The biggest concern most people have when they start a new diet is which foods that they currently love will they need to give up. The thought of taking something away, especially something as yummy as pasta, is often too much for some people to handle.
This is an example of approaching a diet with a negative mindset. A sense of deprivation will only ensure failure. A better approach is to open your mind and be creative. In the case of pasta, you may find there are some delicious alternatives as well as some new types of pasta you can add to your diet.
The first question to ask yourself when considering how much pasta to keep in your diet is to really figure out if it’s the taste of the pasta you love, or is it the accompanying sauce and meatballs, sausage, vegetables or seafood.

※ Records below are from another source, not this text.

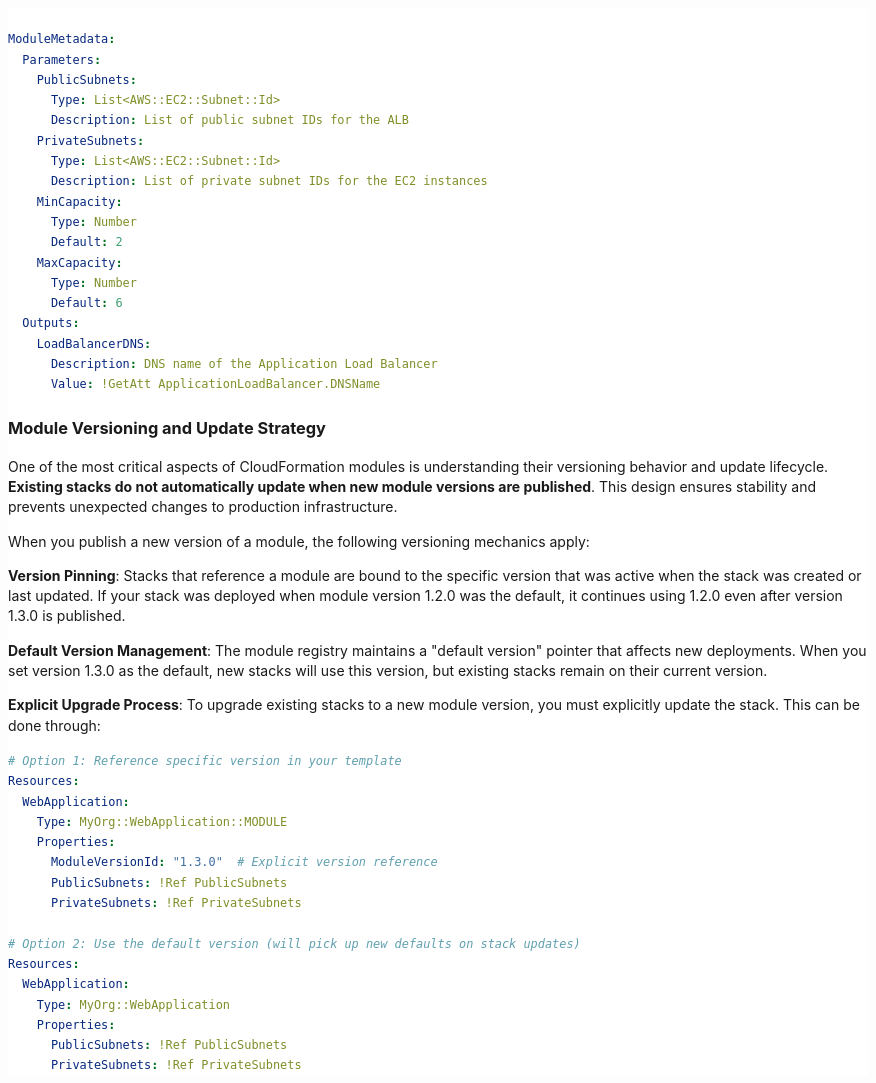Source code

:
 ```yaml

ModuleMetadata:
  Parameters:
    PublicSubnets:
      Type: List<AWS::EC2::Subnet::Id>
      Description: List of public subnet IDs for the ALB
    PrivateSubnets:
      Type: List<AWS::EC2::Subnet::Id>
      Description: List of private subnet IDs for the EC2 instances
    MinCapacity:
      Type: Number
      Default: 2
    MaxCapacity:
      Type: Number
      Default: 6
  Outputs:
    LoadBalancerDNS:
      Description: DNS name of the Application Load Balancer
      Value: !GetAtt ApplicationLoadBalancer.DNSName
```

### Module Versioning and Update Strategy

One of the most critical aspects of CloudFormation modules is understanding their versioning behavior and update lifecycle. **Existing stacks do not automatically update when new module versions are published**. This design ensures stability and prevents unexpected changes to production infrastructure.

When you publish a new version of a module, the following versioning mechanics apply:

**Version Pinning**: Stacks that reference a module are bound to the specific version that was active when the stack was created or last updated. If your stack was deployed when module version 1.2.0 was the default, it continues using 1.2.0 even after version 1.3.0 is published.

**Default Version Management**: The module registry maintains a "default version" pointer that affects new deployments. When you set version 1.3.0 as the default, new stacks will use this version, but existing stacks remain on their current version.

**Explicit Upgrade Process**: To upgrade existing stacks to a new module version, you must explicitly update the stack. This can be done through:

```yaml
# Option 1: Reference specific version in your template
Resources:
  WebApplication:
    Type: MyOrg::WebApplication::MODULE
    Properties:
      ModuleVersionId: "1.3.0"  # Explicit version reference
      PublicSubnets: !Ref PublicSubnets
      PrivateSubnets: !Ref PrivateSubnets

# Option 2: Use the default version (will pick up new defaults on stack updates)
Resources:
  WebApplication:
    Type: MyOrg::WebApplication
    Properties:
      PublicSubnets: !Ref PublicSubnets
      PrivateSubnets: !Ref PrivateSubnets
```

If you find you love the additions then you can experiment with alternatives to pasta. For example, baking a spaghetti squash and then scooping out the spaghetti-like flesh can provide the pasta-like texture you need. Since the taste is somewhat neutral you can add the sauce of your choice.

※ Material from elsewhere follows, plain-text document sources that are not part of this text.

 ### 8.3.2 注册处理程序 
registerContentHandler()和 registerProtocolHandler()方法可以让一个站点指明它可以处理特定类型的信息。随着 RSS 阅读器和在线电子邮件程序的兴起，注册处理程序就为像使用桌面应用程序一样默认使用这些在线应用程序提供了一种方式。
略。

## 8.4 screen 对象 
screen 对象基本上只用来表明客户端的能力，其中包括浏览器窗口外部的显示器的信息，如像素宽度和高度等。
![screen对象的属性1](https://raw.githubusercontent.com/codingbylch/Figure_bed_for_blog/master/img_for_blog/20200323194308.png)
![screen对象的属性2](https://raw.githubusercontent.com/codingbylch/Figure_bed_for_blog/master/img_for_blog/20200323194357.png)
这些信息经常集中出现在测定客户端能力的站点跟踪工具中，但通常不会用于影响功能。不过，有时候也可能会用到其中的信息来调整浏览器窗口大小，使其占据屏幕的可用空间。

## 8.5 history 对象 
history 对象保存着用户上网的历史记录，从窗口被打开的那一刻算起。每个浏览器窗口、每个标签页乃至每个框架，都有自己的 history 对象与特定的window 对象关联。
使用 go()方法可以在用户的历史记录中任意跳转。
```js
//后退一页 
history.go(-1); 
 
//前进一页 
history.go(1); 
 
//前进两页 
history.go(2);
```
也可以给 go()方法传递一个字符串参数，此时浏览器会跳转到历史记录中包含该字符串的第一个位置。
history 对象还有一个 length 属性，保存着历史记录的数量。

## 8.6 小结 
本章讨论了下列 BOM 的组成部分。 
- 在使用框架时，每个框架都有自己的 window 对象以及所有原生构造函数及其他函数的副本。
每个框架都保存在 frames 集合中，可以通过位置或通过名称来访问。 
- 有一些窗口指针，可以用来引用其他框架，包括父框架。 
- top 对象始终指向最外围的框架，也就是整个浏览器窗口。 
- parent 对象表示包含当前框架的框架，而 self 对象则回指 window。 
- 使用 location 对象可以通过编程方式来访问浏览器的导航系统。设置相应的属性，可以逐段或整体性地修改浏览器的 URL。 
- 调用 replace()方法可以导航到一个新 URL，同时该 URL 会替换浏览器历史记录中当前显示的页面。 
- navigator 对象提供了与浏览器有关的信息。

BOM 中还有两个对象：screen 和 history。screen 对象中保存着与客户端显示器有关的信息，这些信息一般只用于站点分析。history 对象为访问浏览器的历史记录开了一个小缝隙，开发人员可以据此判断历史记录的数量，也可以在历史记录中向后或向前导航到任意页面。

Another dish that uses pasta in your diet is lasagna. Again, is it the lasagna noodle that you crave, or do you simply need a divider between layers. You could slice a zucchini squash lengthwise and layer these instead of pasta. While you’re at it, why not add in some fresh spinach and other colorful veggies with a white sauce rather than red sauce. This could become your family’s new favorite.
If you really love the feeling of fullness and taste that comes with pasta then you can consider some of the new pastas on the market. In the past, many types of pasta were made of white, bleached flours. This is not your best option. When you want to improve your diet your goal should be to make everything you eat matter. What it contains should add value to your overall nutritional goals.

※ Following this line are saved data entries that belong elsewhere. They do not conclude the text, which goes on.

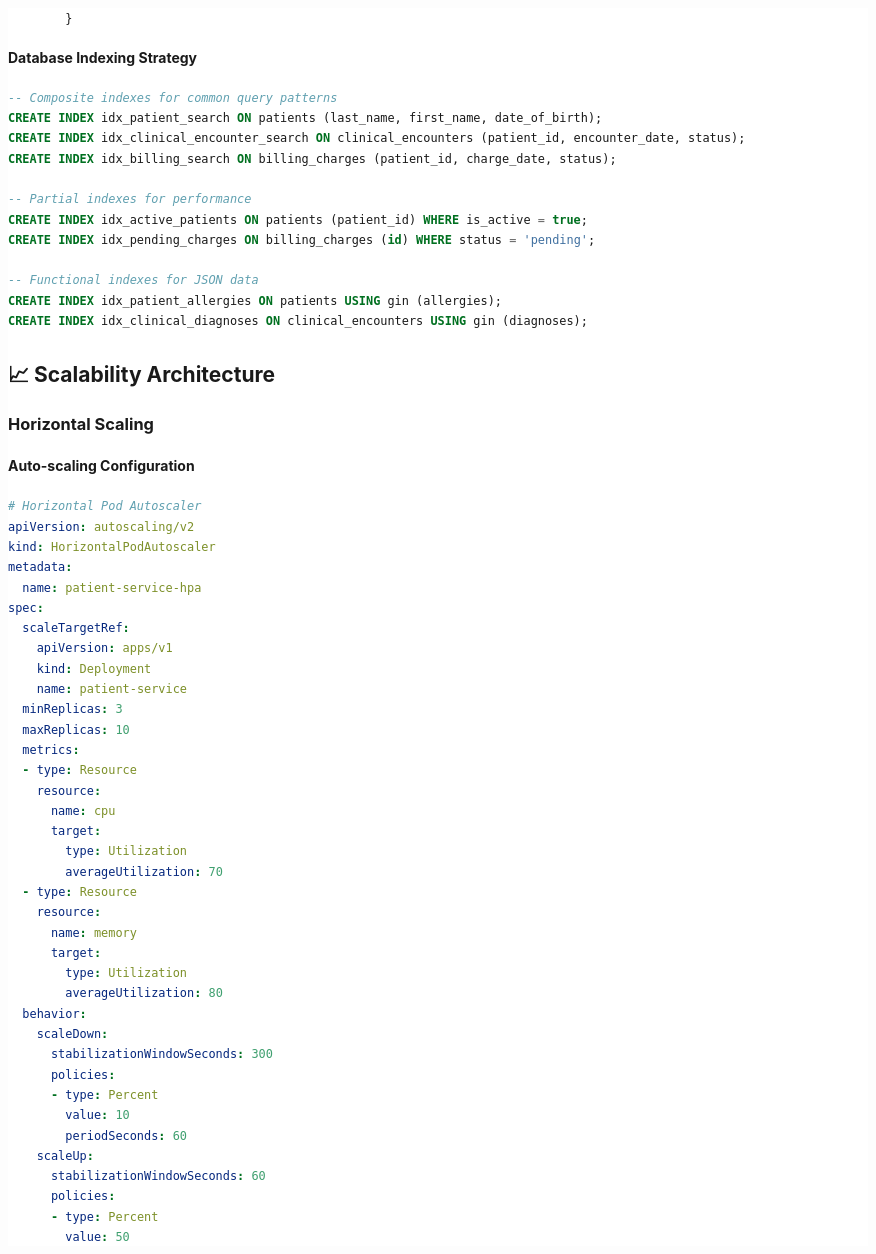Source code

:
 ```python
        }
```

#### Database Indexing Strategy
```sql
-- Composite indexes for common query patterns
CREATE INDEX idx_patient_search ON patients (last_name, first_name, date_of_birth);
CREATE INDEX idx_clinical_encounter_search ON clinical_encounters (patient_id, encounter_date, status);
CREATE INDEX idx_billing_search ON billing_charges (patient_id, charge_date, status);

-- Partial indexes for performance
CREATE INDEX idx_active_patients ON patients (patient_id) WHERE is_active = true;
CREATE INDEX idx_pending_charges ON billing_charges (id) WHERE status = 'pending';

-- Functional indexes for JSON data
CREATE INDEX idx_patient_allergies ON patients USING gin (allergies);
CREATE INDEX idx_clinical_diagnoses ON clinical_encounters USING gin (diagnoses);
```

## 📈 Scalability Architecture

### Horizontal Scaling

#### Auto-scaling Configuration
```yaml
# Horizontal Pod Autoscaler
apiVersion: autoscaling/v2
kind: HorizontalPodAutoscaler
metadata:
  name: patient-service-hpa
spec:
  scaleTargetRef:
    apiVersion: apps/v1
    kind: Deployment
    name: patient-service
  minReplicas: 3
  maxReplicas: 10
  metrics:
  - type: Resource
    resource:
      name: cpu
      target:
        type: Utilization
        averageUtilization: 70
  - type: Resource
    resource:
      name: memory
      target:
        type: Utilization
        averageUtilization: 80
  behavior:
    scaleDown:
      stabilizationWindowSeconds: 300
      policies:
      - type: Percent
        value: 10
        periodSeconds: 60
    scaleUp:
      stabilizationWindowSeconds: 60
      policies:
      - type: Percent
        value: 50
```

When wheat pastas were first introduced, they tasted very much like the boxes they came in…not appetizing. Since those early introductions there have been some very good improvements. Be sure to spend some time looking at the ingredient and nutritional labels. Get the freshest possible and pasta varieties that have some fiber, protein, and valuable flours like wheat. If you are gluten intolerant, then you must find a gluten free alternative as any gluten pasta will keep that weight around your middle. There are gluten free pastas made from rice flour and quinoa flour that have great reviews. Even if you’re not gluten intolerant, trying gluten free pasta may be beneficial. Some people who have removed gluten entirely from their diets have reported vast improvements to their fat loss efforts.
Typically, the healthiest pastas for your diet will not be the cheapest. You can compensate for this by cutting back on the amount of pasta you use (smaller portions) and include another course to the meal. As an example for our spaghetti dinner try this. Start with a soup or salad followed by a small plate of spaghetti, meatballs, and steamed broccoli or carrots, then end the meal with a dessert of fresh pear slices and a few slices of cheese. This meal is sure to satisfy whether or not you are on a “diet”.